« Ah les rêves, c’est toujours terrible !
Dans les rêves on ne peut pas s’empêcher de chercher une solution. »
Sauve qui peut (la vie) de Jean-Luc Godard
Avant-propos
Il était une fois…
Oui, je crois bien que c’est ainsi que cela a commencé.
La marraine et bonne fée, ce fut Annamaria, sœur bienveillante d’Alfredo Capurso. Elle avait eu l’intuition que j’étais la personne à même d’écrire le livre dont il rêvait depuis longtemps. Elle nous a réunis chez elle.
Les rêves ont beaucoup compté dans cette histoire, peut-être parce que nous nous trouvions près de Rimini, la ville où a grandi Federico Fellini, le cinéaste des songes et fantasmes. Peut-être parce que se les raconter était le moyen le plus facile de dévoiler l’intime sans trop en dire.
D’Alfredo je savais seulement qu’il était accordeur de piano et qu’il vivait à Londres. Lui savait que j’écrivais des livres.
Ayant joué du piano par le passé, en possédant un, j’avais déjà eu recours à un accordeur, sans pour autant mesurer à quel point la tâche était complexe.
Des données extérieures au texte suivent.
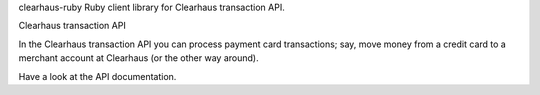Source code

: clearhaus-ruby
Ruby client library for Clearhaus transaction API.

Clearhaus transaction API

In the Clearhaus transaction API you can process payment card transactions; say, move money from a credit card to a merchant account at Clearhaus (or the other way around).

Have a look at the API documentation.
Quant à l’histoire de l’échelle musicale et de la gamme tempérée, j’en ignorais tout.
J’avais appris d’Annamaria que son frère était l’auteur d’une découverte extraordinaire mais je n’en connaissais pas la teneur. De sorte que lorsque nous nous parlâmes, Alfredo et moi, d’un projet d’écriture, aucun de nous deux ne savait où cela allait nous mener.
Au cours d’une longue promenade il m’entretint de son travail et surtout de l’importance des battimenti. Je suis loin d’être bilingue ; ce jour-là, je crus qu’il me parlait des bâtiments où l’on installait les pianos ! Un quiproquo qui racontait la difficulté de ne pas disposer d’un langage commun. Il évoqua aussi les vagues – en italien on utilise le même mot pour parler des vagues de la mer et des ondes sonores –, ces maudites vagues comme le pensaient certains. Des vagues enchanteresses pour lui.
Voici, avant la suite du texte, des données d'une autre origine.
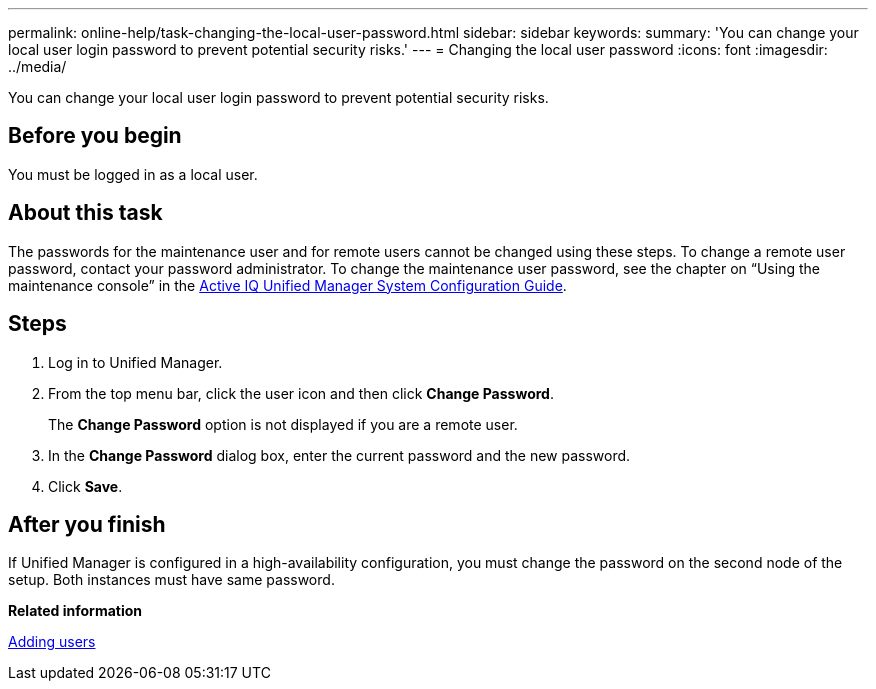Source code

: ---
permalink: online-help/task-changing-the-local-user-password.html
sidebar: sidebar
keywords: 
summary: 'You can change your local user login password to prevent potential security risks.'
---
= Changing the local user password
:icons: font
:imagesdir: ../media/

[.lead]
You can change your local user login password to prevent potential security risks.

== Before you begin

You must be logged in as a local user.

== About this task

The passwords for the maintenance user and for remote users cannot be changed using these steps. To change a remote user password, contact your password administrator. To change the maintenance user password, see the chapter on "`Using the maintenance console`" in the http://docs.netapp.com/ocum-97/topic/com.netapp.doc.onc-um-sysconfig/home.html[Active IQ Unified Manager System Configuration Guide].

== Steps

. Log in to Unified Manager.
. From the top menu bar, click the user icon and then click *Change Password*.
+
The *Change Password* option is not displayed if you are a remote user.

. In the *Change Password* dialog box, enter the current password and the new password.
. Click *Save*.

== After you finish

If Unified Manager is configured in a high-availability configuration, you must change the password on the second node of the setup. Both instances must have same password.

*Related information*

xref:task-adding-users.adoc[Adding users]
Après avoir remis en question des règles millénaires sur les notes de musique, Alfredo Capurso avait expérimenté un nouveau système d’accord à partir des fameux battements dont vous entendrez parler tout au long de ces pages : le résultat sonore était envoûtant, assurait-il. Cherchant alors à transmettre sa pratique originale et ne rencontrant qu’incrédulité, il s’obstina des années durant à prouver sa validité par les mathématiques. Lorsqu’il y parvint, sa théorie eut un effet de repoussoir auprès de la majorité de ses collègues ; le contraire de ce qu’il avait espéré.
Pour ma part, ayant été bercée durant mon enfance et adolescence par les jeux de logique et les raisonnements abstraits, je ne craignais ni les formules ni les chiffres. Cela dit, Alfredo répétait que l’aspect théorique de sa découverte ne devait pas être le sujet central du livre. L’important était de raconter quel joyau sonore il parvenait à extraire d’un instrument. L’émerveillement qu’il suscitait chez les pianistes tenait à sa méthode mais était aussi l’effet d’une passion qui avait embrasé sa vie et dont il souhaitait faire connaître la genèse.